=== Exercise ===
Below are the entries. Transcribe exactly the lines from the one with "A01-01, 10: 304841 -> 305007" through the one with "A01-01, 3: 304351 -> 304343", ends included, and leave out all others.

=== Exercise materials ===
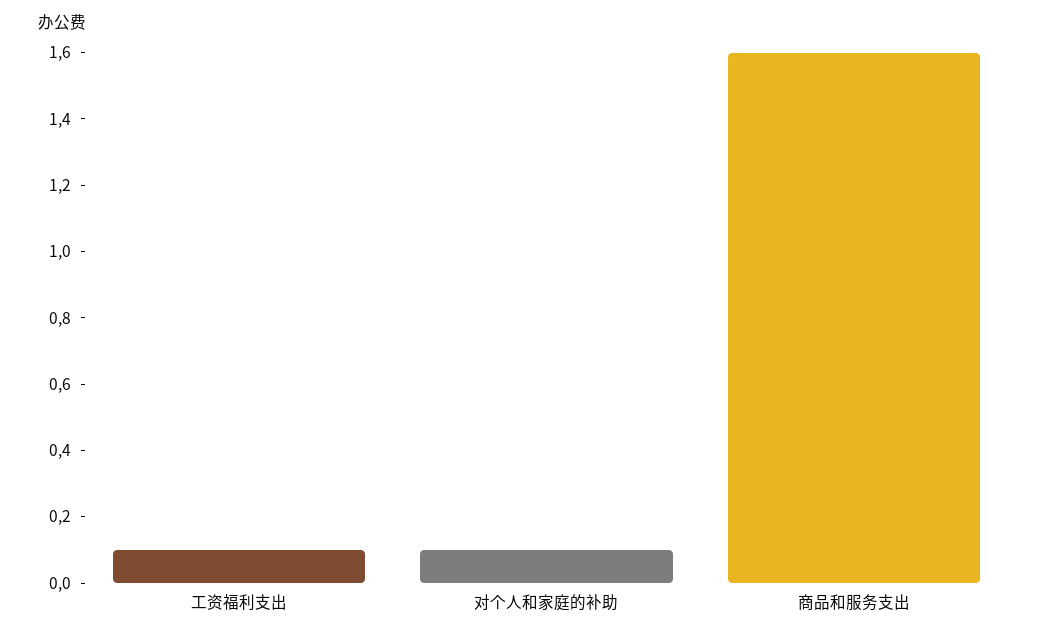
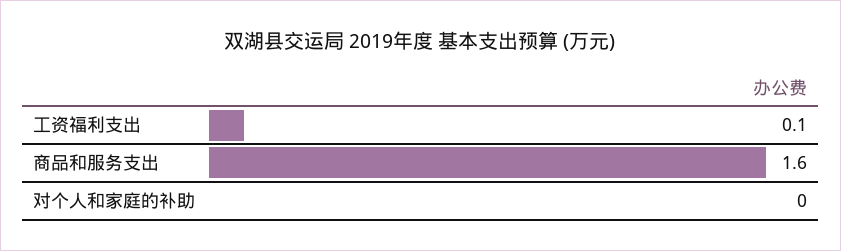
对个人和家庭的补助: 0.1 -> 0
...
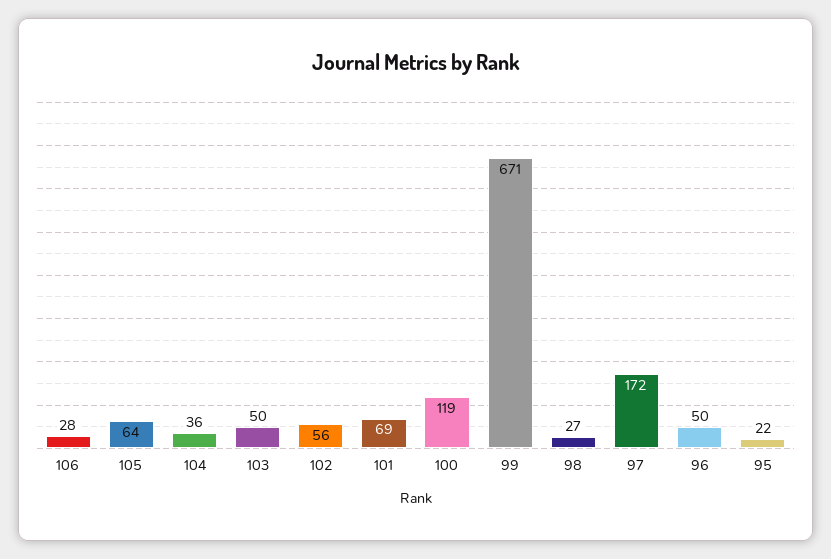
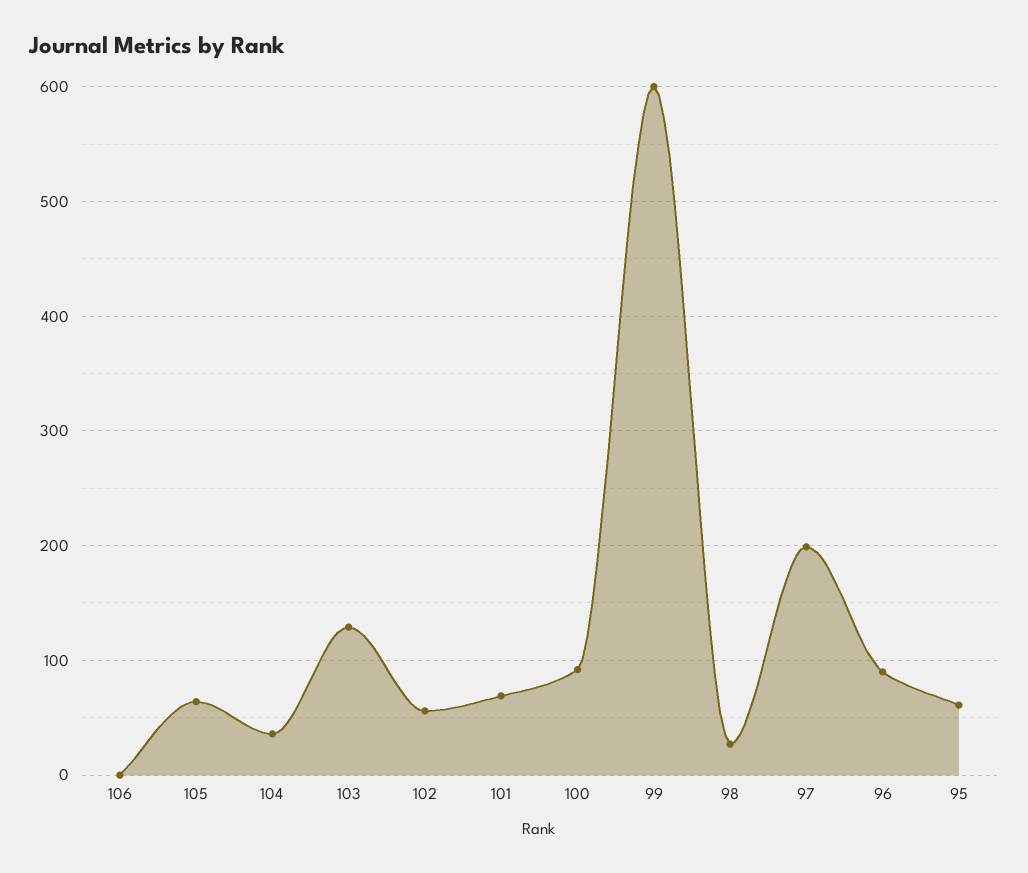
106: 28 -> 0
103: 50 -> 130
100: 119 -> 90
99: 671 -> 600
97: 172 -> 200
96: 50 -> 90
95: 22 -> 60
* * *
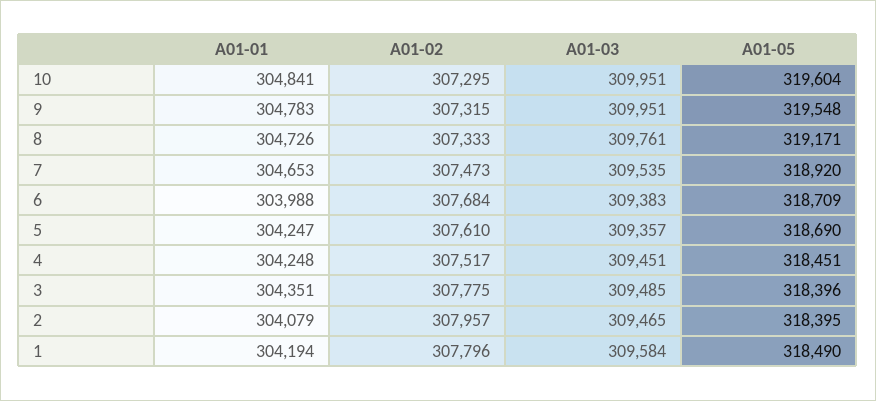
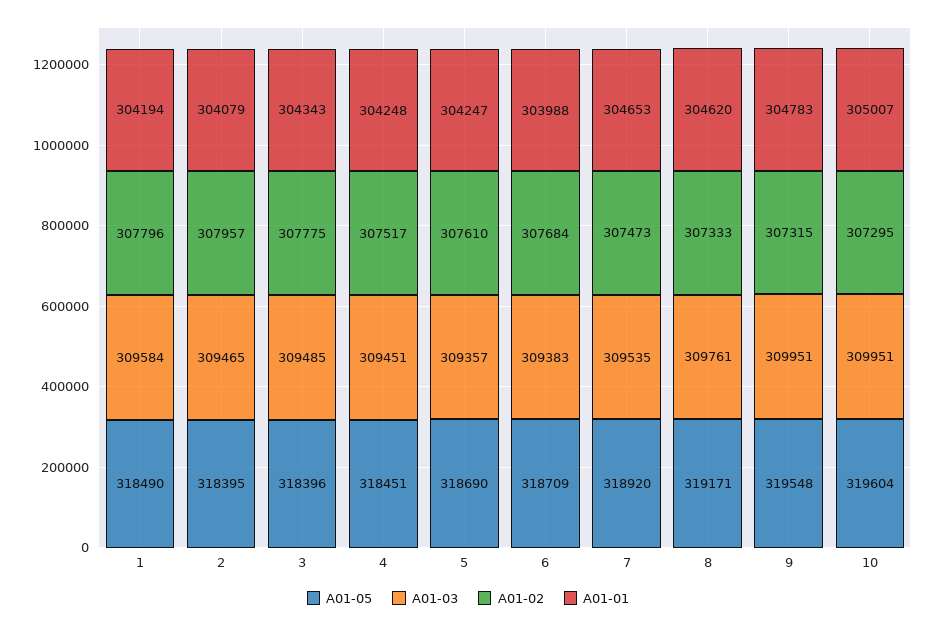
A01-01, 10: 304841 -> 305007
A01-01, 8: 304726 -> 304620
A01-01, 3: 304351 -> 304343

=== Solved problem ===
A01-01, 10: 304841 -> 305007
A01-01, 8: 304726 -> 304620
A01-01, 3: 304351 -> 304343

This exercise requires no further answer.